## HOW TO COMPLETE THIS TASK
Your answer must be an exact transcription of every record.

## PROVIDED ENTRIES

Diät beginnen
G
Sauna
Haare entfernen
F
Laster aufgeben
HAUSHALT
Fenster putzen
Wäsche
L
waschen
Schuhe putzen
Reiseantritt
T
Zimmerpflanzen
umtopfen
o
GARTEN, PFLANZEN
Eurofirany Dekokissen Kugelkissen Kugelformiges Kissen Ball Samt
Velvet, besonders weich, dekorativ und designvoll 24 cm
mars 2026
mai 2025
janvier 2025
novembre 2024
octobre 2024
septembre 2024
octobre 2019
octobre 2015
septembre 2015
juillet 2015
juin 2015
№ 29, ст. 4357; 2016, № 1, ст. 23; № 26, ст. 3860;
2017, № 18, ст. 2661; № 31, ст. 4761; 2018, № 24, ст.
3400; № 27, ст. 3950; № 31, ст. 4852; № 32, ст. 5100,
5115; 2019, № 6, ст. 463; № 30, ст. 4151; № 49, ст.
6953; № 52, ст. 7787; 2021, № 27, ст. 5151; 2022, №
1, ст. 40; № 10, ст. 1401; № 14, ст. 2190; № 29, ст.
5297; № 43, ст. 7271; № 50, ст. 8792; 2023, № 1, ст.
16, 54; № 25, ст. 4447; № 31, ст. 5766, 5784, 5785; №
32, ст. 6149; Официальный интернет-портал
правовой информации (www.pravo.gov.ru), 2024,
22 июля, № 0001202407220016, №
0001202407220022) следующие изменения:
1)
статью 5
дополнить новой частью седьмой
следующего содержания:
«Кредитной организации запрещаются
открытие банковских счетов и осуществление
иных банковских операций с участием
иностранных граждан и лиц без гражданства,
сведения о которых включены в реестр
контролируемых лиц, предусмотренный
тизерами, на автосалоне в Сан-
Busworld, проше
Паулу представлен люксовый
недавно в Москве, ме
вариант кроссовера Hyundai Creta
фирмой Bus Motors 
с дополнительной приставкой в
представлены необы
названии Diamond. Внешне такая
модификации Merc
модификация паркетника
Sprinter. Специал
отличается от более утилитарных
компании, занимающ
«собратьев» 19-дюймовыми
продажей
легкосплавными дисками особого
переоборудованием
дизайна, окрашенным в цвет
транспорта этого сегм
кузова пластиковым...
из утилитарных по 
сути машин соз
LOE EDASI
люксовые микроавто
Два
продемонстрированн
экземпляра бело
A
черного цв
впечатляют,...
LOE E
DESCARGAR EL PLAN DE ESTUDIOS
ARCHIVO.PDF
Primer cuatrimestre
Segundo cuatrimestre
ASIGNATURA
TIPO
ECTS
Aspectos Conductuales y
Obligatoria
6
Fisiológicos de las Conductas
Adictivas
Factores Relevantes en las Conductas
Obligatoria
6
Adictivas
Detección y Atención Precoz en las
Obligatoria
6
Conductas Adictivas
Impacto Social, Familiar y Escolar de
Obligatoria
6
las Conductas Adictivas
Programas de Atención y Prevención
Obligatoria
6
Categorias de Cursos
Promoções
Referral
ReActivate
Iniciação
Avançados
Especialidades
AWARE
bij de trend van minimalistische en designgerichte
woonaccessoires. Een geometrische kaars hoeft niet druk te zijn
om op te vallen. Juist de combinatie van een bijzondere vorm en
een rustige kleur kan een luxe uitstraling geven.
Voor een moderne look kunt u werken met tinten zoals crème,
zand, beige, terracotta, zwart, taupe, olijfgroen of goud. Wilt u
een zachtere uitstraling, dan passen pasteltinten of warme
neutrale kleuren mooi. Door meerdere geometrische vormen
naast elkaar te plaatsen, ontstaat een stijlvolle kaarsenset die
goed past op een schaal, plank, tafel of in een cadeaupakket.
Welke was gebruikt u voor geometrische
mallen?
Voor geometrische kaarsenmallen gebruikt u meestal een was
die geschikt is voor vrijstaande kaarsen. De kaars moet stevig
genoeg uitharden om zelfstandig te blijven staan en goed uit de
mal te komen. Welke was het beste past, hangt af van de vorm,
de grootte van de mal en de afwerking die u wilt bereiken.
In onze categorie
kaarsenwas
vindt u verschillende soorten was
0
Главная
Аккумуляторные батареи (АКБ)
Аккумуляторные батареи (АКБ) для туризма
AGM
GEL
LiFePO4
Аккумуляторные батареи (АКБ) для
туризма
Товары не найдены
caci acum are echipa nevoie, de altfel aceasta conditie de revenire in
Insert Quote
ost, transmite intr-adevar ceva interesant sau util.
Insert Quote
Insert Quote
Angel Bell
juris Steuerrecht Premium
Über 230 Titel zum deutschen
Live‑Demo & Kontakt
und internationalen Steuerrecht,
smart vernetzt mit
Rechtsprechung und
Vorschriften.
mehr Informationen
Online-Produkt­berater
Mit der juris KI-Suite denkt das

## TASK ANSWER
Diät beginnen
G
Sauna
Haare entfernen
F
Laster aufgeben
HAUSHALT
Fenster putzen
Wäsche
L
waschen
Schuhe putzen
Reiseantritt
T
Zimmerpflanzen
umtopfen
o
GARTEN, PFLANZEN
Eurofirany Dekokissen Kugelkissen Kugelformiges Kissen Ball Samt
Velvet, besonders weich, dekorativ und designvoll 24 cm
mars 2026
mai 2025
janvier 2025
novembre 2024
octobre 2024
septembre 2024
octobre 2019
octobre 2015
septembre 2015
juillet 2015
juin 2015
№ 29, ст. 4357; 2016, № 1, ст. 23; № 26, ст. 3860;
2017, № 18, ст. 2661; № 31, ст. 4761; 2018, № 24, ст.
3400; № 27, ст. 3950; № 31, ст. 4852; № 32, ст. 5100,
5115; 2019, № 6, ст. 463; № 30, ст. 4151; № 49, ст.
6953; № 52, ст. 7787; 2021, № 27, ст. 5151; 2022, №
1, ст. 40; № 10, ст. 1401; № 14, ст. 2190; № 29, ст.
5297; № 43, ст. 7271; № 50, ст. 8792; 2023, № 1, ст.
16, 54; № 25, ст. 4447; № 31, ст. 5766, 5784, 5785; №
32, ст. 6149; Официальный интернет-портал
правовой информации (www.pravo.gov.ru), 2024,
22 июля, № 0001202407220016, №
0001202407220022) следующие изменения:
1)
статью 5
дополнить новой частью седьмой
следующего содержания:
«Кредитной организации запрещаются
открытие банковских счетов и осуществление
иных банковских операций с участием
иностранных граждан и лиц без гражданства,
сведения о которых включены в реестр
контролируемых лиц, предусмотренный
тизерами, на автосалоне в Сан-
Busworld, проше
Паулу представлен люксовый
недавно в Москве, ме
вариант кроссовера Hyundai Creta
фирмой Bus Motors 
с дополнительной приставкой в
представлены необы
названии Diamond. Внешне такая
модификации Merc
модификация паркетника
Sprinter. Специал
отличается от более утилитарных
компании, занимающ
«собратьев» 19-дюймовыми
продажей
легкосплавными дисками особого
переоборудованием
дизайна, окрашенным в цвет
транспорта этого сегм
кузова пластиковым...
из утилитарных по 
сути машин соз
LOE EDASI
люксовые микроавто
Два
продемонстрированн
экземпляра бело
A
черного цв
впечатляют,...
LOE E
DESCARGAR EL PLAN DE ESTUDIOS
ARCHIVO.PDF
Primer cuatrimestre
Segundo cuatrimestre
ASIGNATURA
TIPO
ECTS
Aspectos Conductuales y
Obligatoria
6
Fisiológicos de las Conductas
Adictivas
Factores Relevantes en las Conductas
Obligatoria
6
Adictivas
Detección y Atención Precoz en las
Obligatoria
6
Conductas Adictivas
Impacto Social, Familiar y Escolar de
Obligatoria
6
las Conductas Adictivas
Programas de Atención y Prevención
Obligatoria
6
Categorias de Cursos
Promoções
Referral
ReActivate
Iniciação
Avançados
Especialidades
AWARE
bij de trend van minimalistische en designgerichte
woonaccessoires. Een geometrische kaars hoeft niet druk te zijn
om op te vallen. Juist de combinatie van een bijzondere vorm en
een rustige kleur kan een luxe uitstraling geven.
Voor een moderne look kunt u werken met tinten zoals crème,
zand, beige, terracotta, zwart, taupe, olijfgroen of goud. Wilt u
een zachtere uitstraling, dan passen pasteltinten of warme
neutrale kleuren mooi. Door meerdere geometrische vormen
naast elkaar te plaatsen, ontstaat een stijlvolle kaarsenset die
goed past op een schaal, plank, tafel of in een cadeaupakket.
Welke was gebruikt u voor geometrische
mallen?
Voor geometrische kaarsenmallen gebruikt u meestal een was
die geschikt is voor vrijstaande kaarsen. De kaars moet stevig
genoeg uitharden om zelfstandig te blijven staan en goed uit de
mal te komen. Welke was het beste past, hangt af van de vorm,
de grootte van de mal en de afwerking die u wilt bereiken.
In onze categorie
kaarsenwas
vindt u verschillende soorten was
0
Главная
Аккумуляторные батареи (АКБ)
Аккумуляторные батареи (АКБ) для туризма
AGM
GEL
LiFePO4
Аккумуляторные батареи (АКБ) для
туризма
Товары не найдены
caci acum are echipa nevoie, de altfel aceasta conditie de revenire in
Insert Quote
ost, transmite intr-adevar ceva interesant sau util.
Insert Quote
Insert Quote
Angel Bell
juris Steuerrecht Premium
Über 230 Titel zum deutschen
Live‑Demo & Kontakt
und internationalen Steuerrecht,
smart vernetzt mit
Rechtsprechung und
Vorschriften.
mehr Informationen
Online-Produkt­berater
Mit der juris KI-Suite denkt das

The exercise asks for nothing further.